(This article originally appeared in the Spring 2019 issue of Tau-USA)

By Fr. Christopher Panagoplos, T.O.R.

We live in a world of change. We witness a significant re-ordering of our social fabric almost at the blink of an eye. The cultural, moral, and spiritual framework in which we live is evolving dramatically. This is the context where our Franciscan witness to the Rule is challenged. Fraternity members are immersed in society. We are acutely aware of the power and influence of many streams of thought and prevailing attitudes on the lives of people.

The discussions and the sharing of experiences in our formation gatherings, in order to “exercise our responsibilities competently in the Christian spirit of service, we together with all people of good will, are called to build a more fraternal and evangelical world so that the kingdom of God may be brought about more effectively” (Rule 14).

The heart of our Franciscan living is the reality of relationship. It is this bond of mutual love that forms the center of Franciscan evangelical life. To live the Gospel and to follow in the footsteps of Jesus means to build up the kingdom by living in loving relationships (RegB III: 10-14).

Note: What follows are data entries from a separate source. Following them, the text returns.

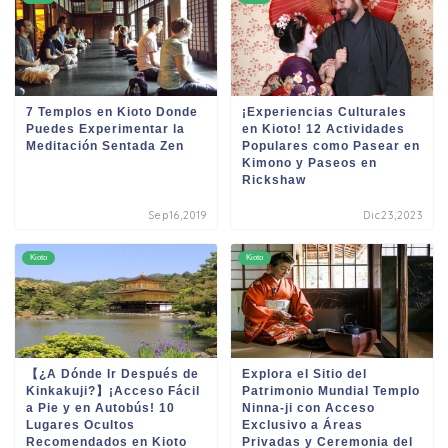
7 Templos en Kioto Donde
¡Experiencias Culturales
Puedes Experimentar la
en Kioto! 12 Actividades
Meditación Sentada Zen
Populares como Pasear en
Kimono y Paseos en
Rickshaw
Sep16,2019
Dic23,2023
Kioto
Kioto
【¿A Dónde Ir Después de
Explora el Sitio del
Kinkakuji?】¡Acceso Fácil
Patrimonio Mundial Templo
a Pie y en Autobús! 10
Ninna-ji con Acceso
Lugares Ocultos
Exclusivo a Áreas
Recomendados en Kioto
Privadas y Ceremonia del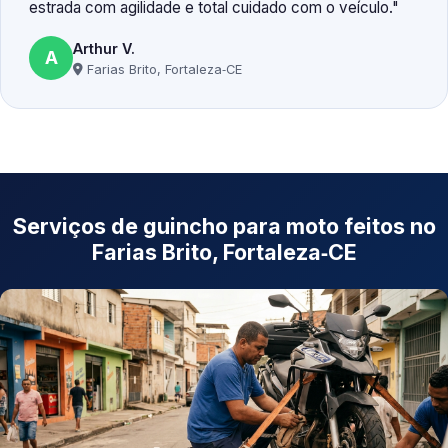
estrada com agilidade e total cuidado com o veículo.
Arthur V.
A
Farias Brito, Fortaleza‑CE
Serviços de guincho para moto feitos no
Farias Brito, Fortaleza‑CE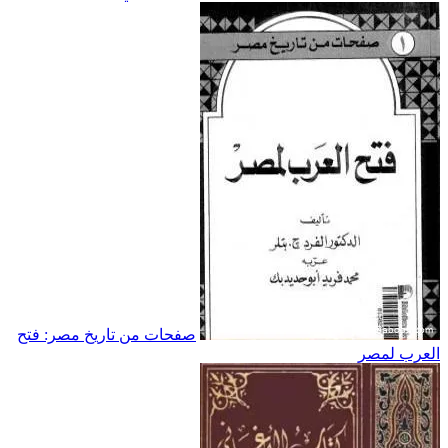
صفحات من تاريخ مصر: فتح
العرب لمصر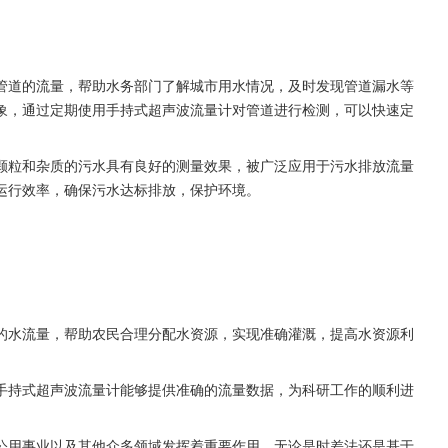
管道的流量，帮助水务部门了解城市用水情况，及时发现管道漏水等
象，通过定期使用手持式超声波流量计对管道进行检测，可以快速定
颗粒和杂质的污水具有良好的测量效果，被广泛应用于污水排放流量
运行效率，确保污水达标排放，保护环境。
的水流量，帮助农民合理分配水资源，实现准确灌溉，提高水资源利
手持式超声波流量计能够提供准确的流量数据，为科研工作的顺利进
公用事业以及其他众多领域发挥着重要作用。无论是时差法还是基于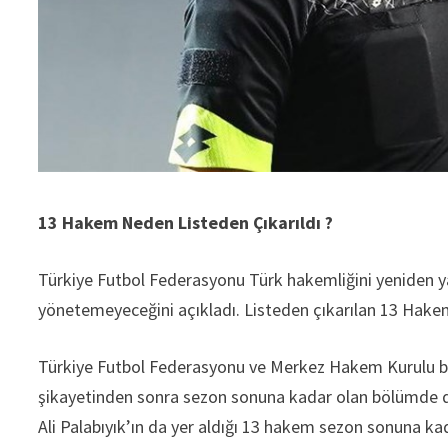
13 Hakem Neden Listeden Çıkarıldı ?
Türkiye Futbol Federasyonu Türk hakemliğini yeniden
yönetemeyeceğini açıkladı. Listeden çıkarılan 13 Hakem
Türkiye Futbol Federasyonu ve Merkez Hakem Kurulu b
şikayetinden sonra sezon sonuna kadar olan bölümde dü
Ali Palabıyık’ın da yer aldığı 13 hakem sezon sonuna k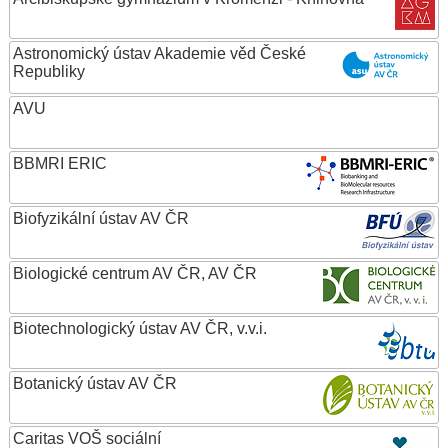
Astronomický ústav Akademie věd České
Republiky
AVU
BBMRI ERIC
Biofyzikální ústav AV ČR
Biologické centrum AV ČR, AV ČR
Biotechnologický ústav AV ČR, v.v.i.
Botanický ústav AV ČR
Caritas VOŠ sociální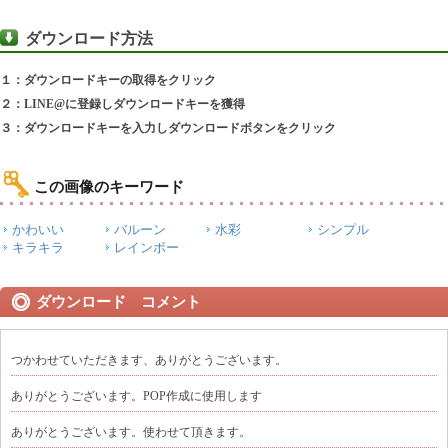
ダウンロード方法
１：ダウンロードキーの取得をクリック
２：LINE@に登録しダウンロードキーを獲得
３：ダウンロードキーを入力しダウンロードボタンをクリック
この画像のキーワード
かわいい
バルーン
水彩
シンプル
キラキラ
レインボー
ダウンロード コメント
つかわせていただきます、ありがとうございます。
ありがとうございます。POP作成に使用します
ありがとうございます。使わせて頂きます。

For Francis, the word “fraternity” identifies this relationship that each of us has with Jesus our brother. For St Francis, fraternity is his radical living in solidarity with all of humanity and creation. From the poetry and prayer of the Canticle of the Creatures to the Story of the Wolf of Gubbio and exemplified in the Encounter with the Sultan, Francis’ heart rests in the faithful recognition of his relationship with the other. “The strongest and most demanding love is that which is required with regard to those to whom we have committed our lives” (Thaddee Matura, “Fraternity,” 112). Such love is an active self-emptying love that frees our hearts from self-interest, in a daily conversion, which builds up the bonds of fraternity. Its absence undermines and breaks this bond.

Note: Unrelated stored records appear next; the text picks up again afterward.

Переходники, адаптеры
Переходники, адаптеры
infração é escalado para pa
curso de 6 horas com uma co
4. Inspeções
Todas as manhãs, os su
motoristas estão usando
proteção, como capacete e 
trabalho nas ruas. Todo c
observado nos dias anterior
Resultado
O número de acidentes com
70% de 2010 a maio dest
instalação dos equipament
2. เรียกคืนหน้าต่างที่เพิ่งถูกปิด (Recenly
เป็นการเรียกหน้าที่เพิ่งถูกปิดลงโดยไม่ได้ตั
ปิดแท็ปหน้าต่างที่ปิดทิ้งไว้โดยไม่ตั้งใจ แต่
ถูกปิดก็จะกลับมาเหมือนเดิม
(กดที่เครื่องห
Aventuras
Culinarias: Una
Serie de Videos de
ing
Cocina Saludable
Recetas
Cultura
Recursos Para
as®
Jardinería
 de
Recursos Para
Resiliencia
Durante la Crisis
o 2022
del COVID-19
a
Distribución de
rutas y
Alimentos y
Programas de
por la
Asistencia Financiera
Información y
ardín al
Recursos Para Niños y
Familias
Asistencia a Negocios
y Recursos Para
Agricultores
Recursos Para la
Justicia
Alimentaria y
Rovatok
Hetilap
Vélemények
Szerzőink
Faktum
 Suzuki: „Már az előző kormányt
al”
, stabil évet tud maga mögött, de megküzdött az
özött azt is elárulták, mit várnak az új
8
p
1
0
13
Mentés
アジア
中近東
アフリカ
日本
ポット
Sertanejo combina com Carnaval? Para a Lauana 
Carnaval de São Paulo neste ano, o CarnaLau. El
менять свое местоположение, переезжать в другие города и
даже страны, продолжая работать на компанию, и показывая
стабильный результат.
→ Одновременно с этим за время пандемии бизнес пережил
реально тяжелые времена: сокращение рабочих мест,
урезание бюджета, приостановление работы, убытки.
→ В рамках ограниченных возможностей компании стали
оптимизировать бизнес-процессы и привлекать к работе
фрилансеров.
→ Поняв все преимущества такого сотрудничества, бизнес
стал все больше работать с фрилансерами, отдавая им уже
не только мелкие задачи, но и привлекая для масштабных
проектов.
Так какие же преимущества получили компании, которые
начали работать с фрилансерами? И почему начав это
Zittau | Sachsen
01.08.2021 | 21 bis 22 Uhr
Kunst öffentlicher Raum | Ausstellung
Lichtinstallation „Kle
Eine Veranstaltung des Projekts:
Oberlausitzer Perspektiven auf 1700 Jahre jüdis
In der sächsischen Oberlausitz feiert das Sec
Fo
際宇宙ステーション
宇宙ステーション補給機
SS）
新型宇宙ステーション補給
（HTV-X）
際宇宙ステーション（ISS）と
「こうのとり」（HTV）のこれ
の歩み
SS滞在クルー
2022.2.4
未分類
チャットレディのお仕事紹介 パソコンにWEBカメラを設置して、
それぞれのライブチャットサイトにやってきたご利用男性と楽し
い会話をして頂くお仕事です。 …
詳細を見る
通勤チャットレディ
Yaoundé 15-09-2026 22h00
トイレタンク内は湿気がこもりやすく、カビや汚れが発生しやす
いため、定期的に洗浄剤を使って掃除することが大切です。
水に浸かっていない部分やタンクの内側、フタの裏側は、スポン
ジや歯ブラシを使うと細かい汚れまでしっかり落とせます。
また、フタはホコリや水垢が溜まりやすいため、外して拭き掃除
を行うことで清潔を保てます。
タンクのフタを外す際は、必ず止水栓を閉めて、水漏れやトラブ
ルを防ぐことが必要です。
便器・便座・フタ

When ruptures inevitably occur despite the best of intentions, the remedy of reconciliation becomes essential in fraternity life, to ask for forgiveness and to receive forgiveness (EpMin 9-12). We make peace with one another in a spirit of kindness and humility, accepting one another without preconditions, being realistic and merciful, and exercised in fraternal equality, blended together with our love of God, is the central value of our Franciscan vocation (Matura, “Fraternity,” 117). The Kingdom of God is realized when we live in loving relationships.

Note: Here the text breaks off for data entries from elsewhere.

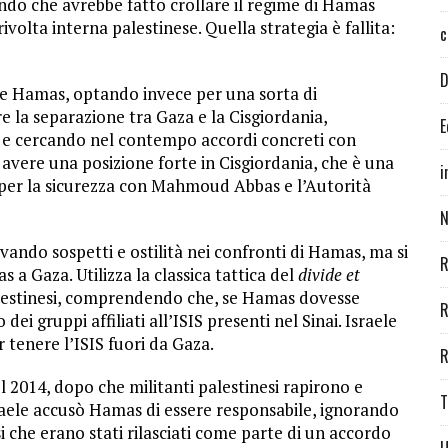
ando che avrebbe fatto crollare il regime di Hamas
olta interna palestinese. Quella strategia è fallita:
c
D
iare Hamas, optando invece per una sorta di
re la separazione tra Gaza e la Cisgiordania,
E
 e cercando nel contempo accordi concreti con
 avere una posizione forte in Cisgiordania, che è una
i
e per la sicurezza con Mahmoud Abbas e l’Autorità
N
ivando sospetti e ostilità nei confronti di Hamas, ma si
R
 a Gaza. Utilizza la classica tattica del
divide et
alestinesi, comprendendo che, se Hamas dovesse
R
ei gruppi affiliati all’ISIS presenti nel Sinai. Israele
 tenere l’ISIS fuori da Gaza.
R
2014, dopo che militanti palestinesi rapirono e
T
Israele accusò Hamas di essere responsabile, ignorando
si che erano stati rilasciati come parte di un accordo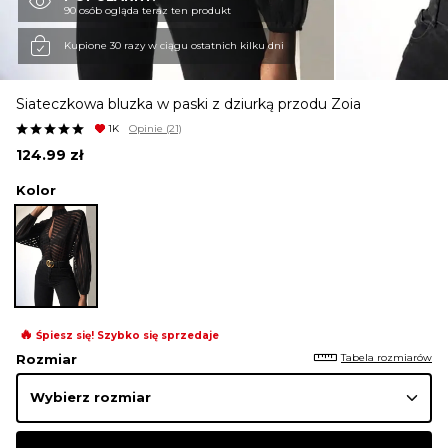
90 osób ogląda teraz ten produkt
KURTKI I PŁASZCZE
Kupione 30 razy w ciągu ostatnich kilku dni
Siateczkowa bluzka w paski z dziurką przodu Zoia
SPÓDNICE
1K
Opinie
(21)
124.99
zł
SPODNIE
Kolor
KOMBINEZONY
DRESY
🔥
Śpiesz się! Szybko się sprzedaje
Tabela rozmiarów
Rozmiar
MARYNARKI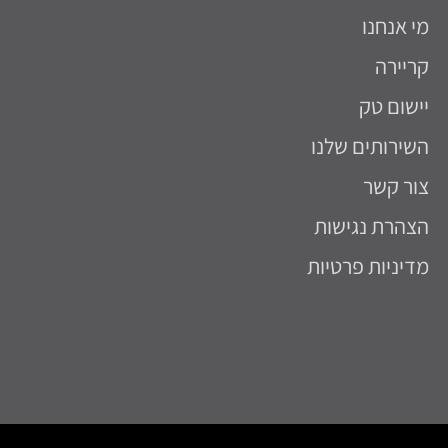
מי אנחנו
קריירה
יישום טק
השירותים שלנו
צור קשר
הצהרת נגישות
מדיניות פרטיות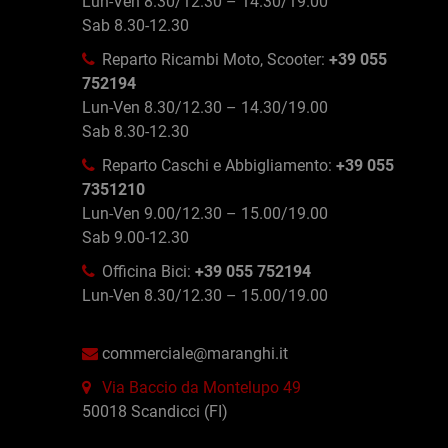
Lun-Ven 8.30/12.30 – 14.30/19.00
Sab 8.30-12.30
Reparto Ricambi Moto, Scooter:
+39 055
752194
Lun-Ven 8.30/12.30 – 14.30/19.00
Sab 8.30-12.30
Reparto Caschi e Abbigliamento:
+39 055
7351210
Lun-Ven 9.00/12.30 – 15.00/19.00
Sab 9.00-12.30
Officina Bici:
+39 055 752194
Lun-Ven 8.30/12.30 – 15.00/19.00
commerciale@maranghi.it
Via Baccio da Montelupo 49
50018 Scandicci (FI)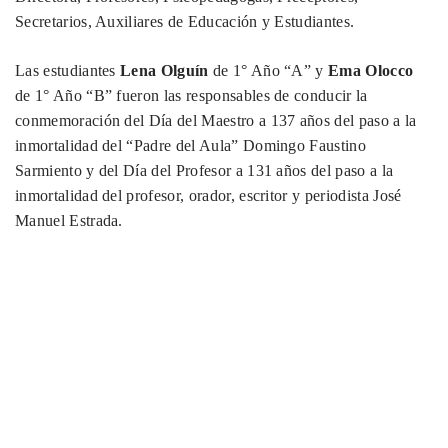
Secretarios, Auxiliares de Educación y Estudiantes.
Las estudiantes
Lena Olguín
de 1° Año “A” y
Ema Olocco
de 1° Año “B” fueron las responsables de conducir la
conmemoración del Día del Maestro a 137 años del paso a la
inmortalidad del “Padre del Aula” Domingo Faustino
Sarmiento y del Día del Profesor a 131 años del paso a la
inmortalidad del profesor, orador, escritor y periodista José
Manuel Estrada.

Living the Gospel means accepting to live with our sisters and brothers — all of them — bearing witness of God’s infinite patience, His inexhaustible forgiveness, His constantly renewed grace. To have the heart of God in our hearts. “Thy Kingdom come.” Is this not the kind of witness to be given for the light of the Gospel to shine in a murky world in which we serve? — in peace, justice, and in love. Fraternity becomes the place , and increasingly, the place of compassion and relationship.